When the electric stack 5 is not pressurized to be disturbed, the jet liquid column 9 is broken due to surface tension under the liquid environment, the size of the broken liquid drop can only be controlled according to the flow, the response time is long and is usually a few seconds, and the generated micro-drop is not uniform in size and is often accompanied by the occurrence of satellite liquid drops; when the electric stack 5 is pressurized to be disturbed, vibration energy is transmitted to fluid in the pipeline 6 through the insulating film 2, and the vibration energy achieves the disturbing effect in the process of forming the cone 8 and the jet column 9.
As shown in fig. 3, the perturbation of the embedded piezoelectric stack can also be used in coaxial flow focusing, the core phase needle tube 15 and the shell phase needle tube 16 are connected through the rubber plug 14, that is, the micro-droplet phase 7 can be formed by a core phase and a shell phase, so as to form a jet column with a core-shell structure, and the perturbation of the piezoelectric stack forms micro-droplets with the core-shell structure.
As shown in FIG. 4, the coaxiality of the nuclear phase needle tube 15 and the shell phase needle tube 16 is centered through the welding points 19, and the three welding points 19 randomly welded on the outer wall 17 of the nuclear phase needle tube are in contact with the inner wall 18 of the shell phase needle tube to form a precise automatic coaxial structure, which is beneficial to forming a stable coaxial cone.

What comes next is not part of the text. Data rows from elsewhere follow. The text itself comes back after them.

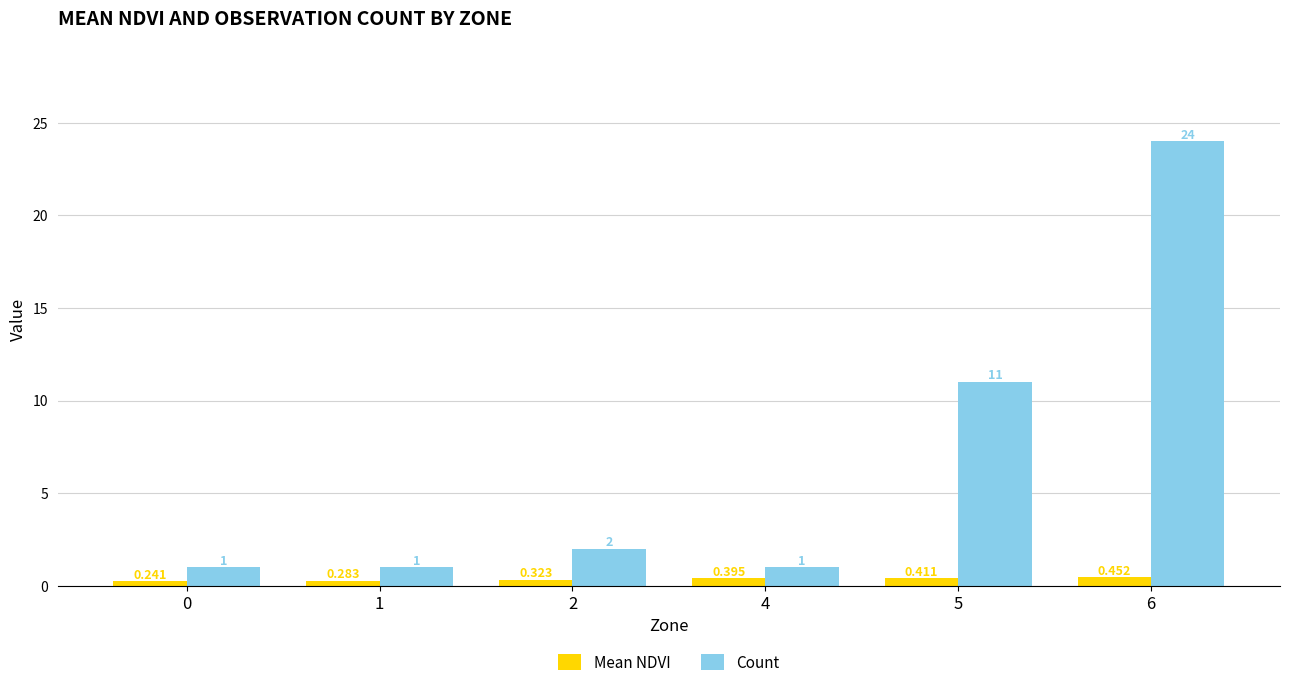

Which series has the largest total across all categories?

Count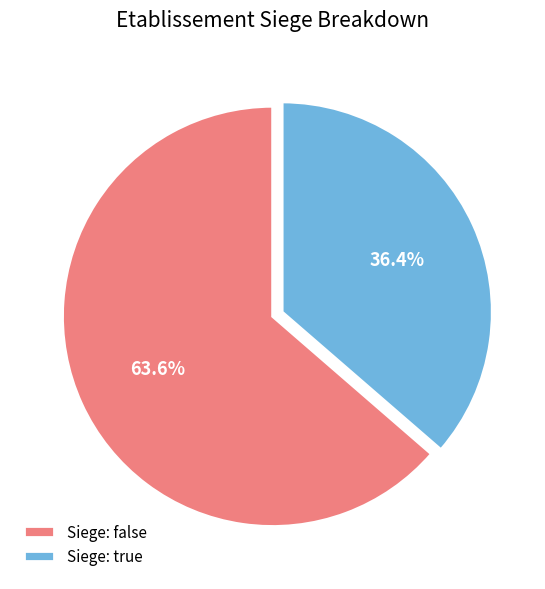

How much of the chart is everything except Siege: true?

63.6%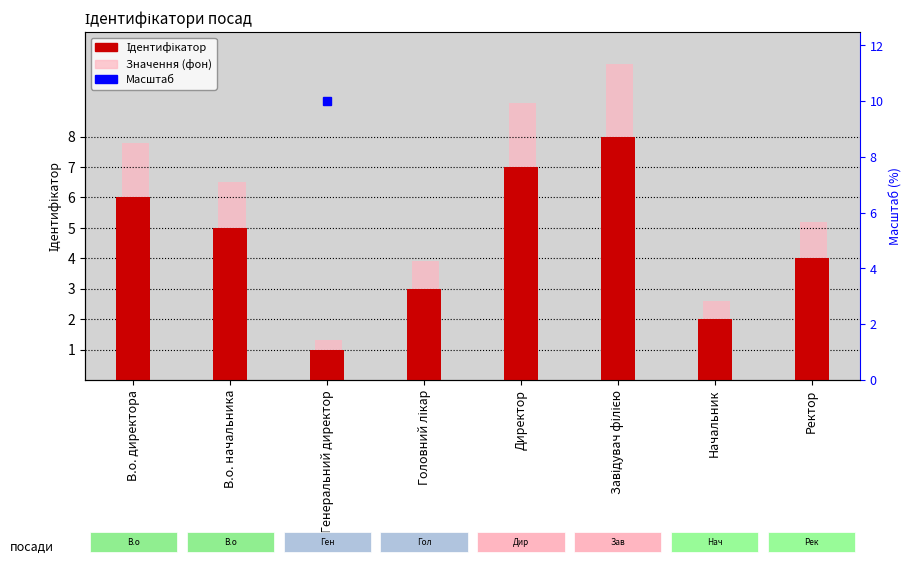

What is the sum of the Значення (фон) values at Головний лікар and Директор?

13.0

Aiming at the liquid-driven flow focusing device, the invention introduces the vibration energy of the piezoelectric stack before the jet flow column is formed, and prepares micro-droplets with required size and generation frequency by active control.
The above description is only for the preferred embodiment of the present invention, but the scope of the present invention is not limited thereto, and any changes or substitutions that can be easily conceived by those skilled in the art within the technical scope of the present invention are included in the scope of the present invention. Therefore, the protection scope of the present invention shall be subject to the protection scope of the claims.